如果同一close和同一room_id列offer_id中的任何行包含值1,我不想显示结果。
例如,您可以在表offer_day中看到room_id 8有两个日期&#39; 2017-01-24&#39;和&#39; 2017-01-25&#39;还有两个offer_id 12和14,即日期&#39; 2017-01-25&#39;在closed和offer_id中有1个。我不想显示room_id 8和offer_id 12,如果有任何行包含值1
我该怎么做?
谢谢。
答案 0 :(得分:0)
您在评论中询问,如果关闭的记录为1,那么您不想从您的表中获取任何记录。

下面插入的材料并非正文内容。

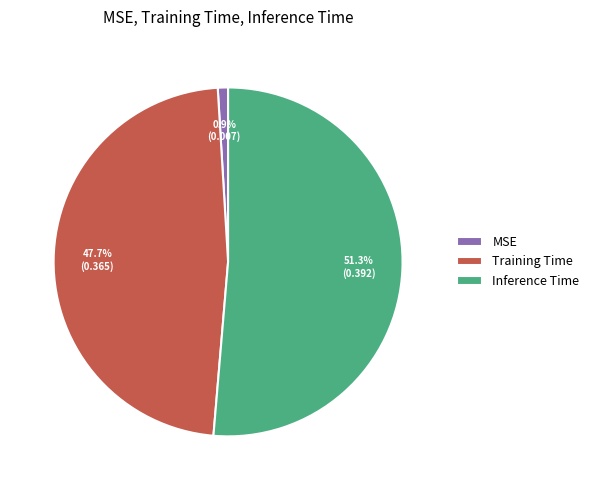

To the nearest percent, what is the average slice percentage?

33%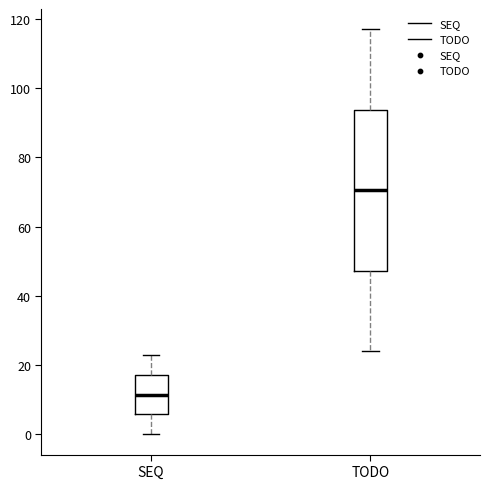

Where is the upper edge of the box for SEQ on the y-axis? The values are not printed on the chart, so give them approximately, as read against the axis.

18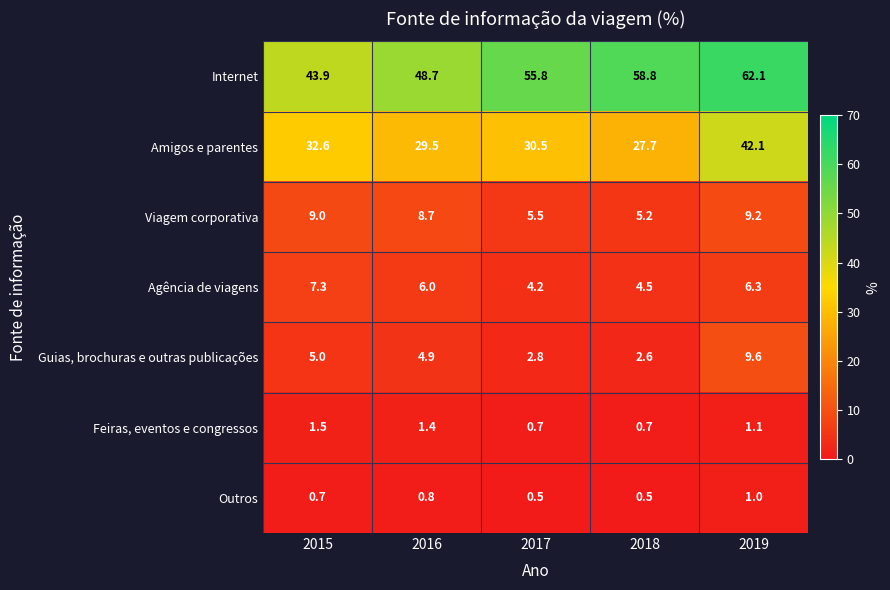

What is the difference between the second highest and minimum values in the Agência de viagens series?

2.1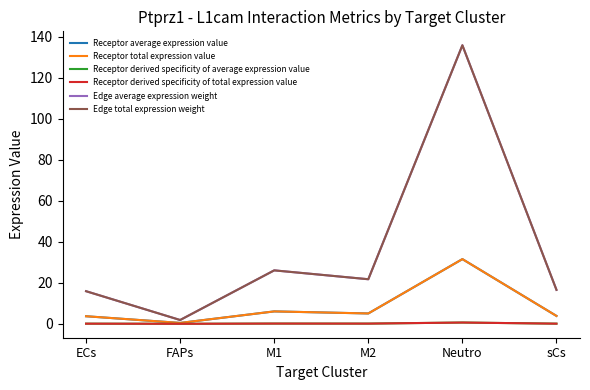

What is the label of the 5th point from the right?

FAPs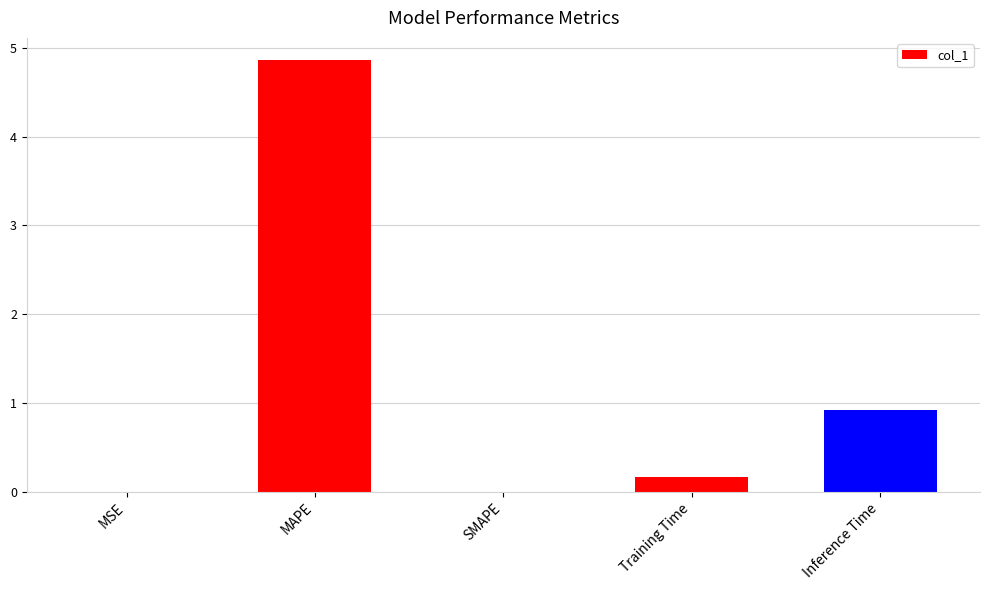

What is the maximum value shown in the chart?

4.9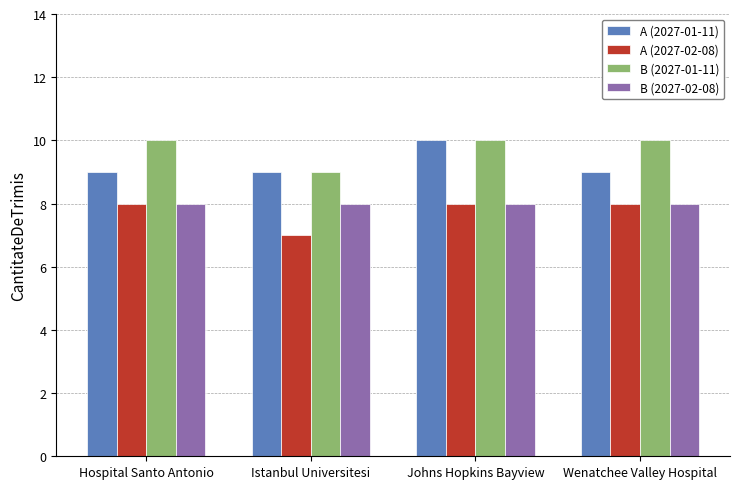

Reading left to right, extract all data points from this chart.

A (2027-01-11): Hospital Santo Antonio=9	Istanbul Universitesi=9	Johns Hopkins Bayview=10	Wenatchee Valley Hospital=9
A (2027-02-08): Hospital Santo Antonio=8	Istanbul Universitesi=7	Johns Hopkins Bayview=8	Wenatchee Valley Hospital=8
B (2027-01-11): Hospital Santo Antonio=10	Istanbul Universitesi=9	Johns Hopkins Bayview=10	Wenatchee Valley Hospital=10
B (2027-02-08): Hospital Santo Antonio=8	Istanbul Universitesi=8	Johns Hopkins Bayview=8	Wenatchee Valley Hospital=8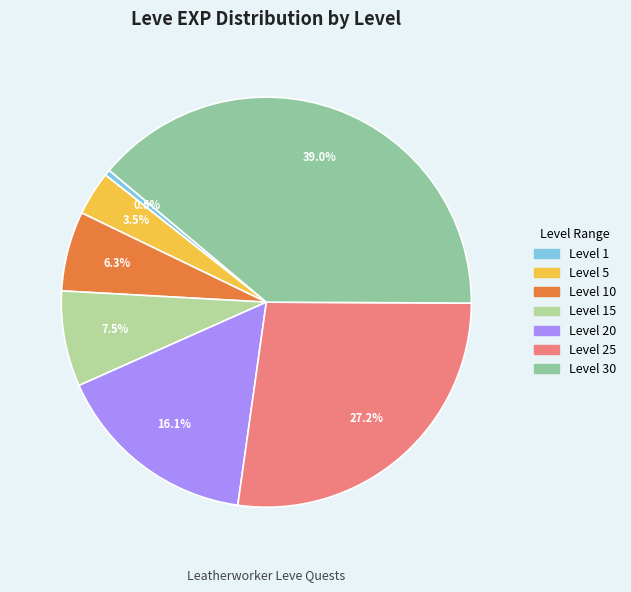

To the nearest percent, what is the difference between the largest and smallest slice percentages?

38%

您可以创建子查询来检查是否有任何您不想要的值。 这是一个例子
SELECT a.price
FROM availability a
WHERE a.closed = 0 AND a.date >= '2017-01-24' AND a.date <= DATE_SUB('2017-01-26', INTERVAL 1 DAY) and a.closed NOT IN (select closed FROM availability WHERE closed = 1 AND date >= '2017-01-24' AND date <= '2017-01-26')
UNION
SELECT o.price
FROM offer_day o
WHERE o.closed = 0 AND o.date >= '2017-01-24' AND o.date <= DATE_SUB('2017-01-26', INTERVAL 1 DAY) and o.closed NOT IN (select closed FROM offer_day WHERE closed = 1 AND date >= '2017-01-24' AND date <= '2017-01-26')
UNION
SELECT p.price
FROM package_day p
WHERE p.closed = 0 AND p.date >= '2017-01-24' AND p.date <= DATE_SUB('2017-01-26', INTERVAL 1 DAY) and p.closed NOT IN (select closed FROM package_day WHERE closed = 1 AND date >= '2017-01-24' AND date <= '2017-01-26')
答案 1 :(得分:0)
如果您不想要房间,可以使用bleow查询
SELECT a.price
FROM availability a
WHERE a.closed = 0 AND a.date >= '2017-01-24' AND a.date <= DATE_SUB('2017-01-26', INTERVAL 1 DAY) and a.room_id NOT IN (select room_id FROM availability WHERE closed = 1 AND date >= '2017-01-24' AND date <= '2017-01-26')
UNION
SELECT o.price
FROM offer_day o
WHERE o.closed = 0 AND o.date >= '2017-01-24' AND o.date <= DATE_SUB('2017-01-26', INTERVAL 1 DAY) and o.room_id NOT IN (select room_id FROM offer_day WHERE closed = 1 AND date >= '2017-01-24' AND date <= '2017-01-26')
UNION
SELECT p.price
FROM package_day p
WHERE p.closed = 0 AND p.date >= '2017-01-24' AND p.date <= DATE_SUB('2017-01-26', INTERVAL 1 DAY) and p.room_id NOT IN (select room_id FROM package_day WHERE closed = 1 AND date >= '2017-01-24' AND date <= '2017-01-26')
你可以看到是否关闭= 1我得到它的房间ID并且不在房间ID中使用它。 现在你有你的ans?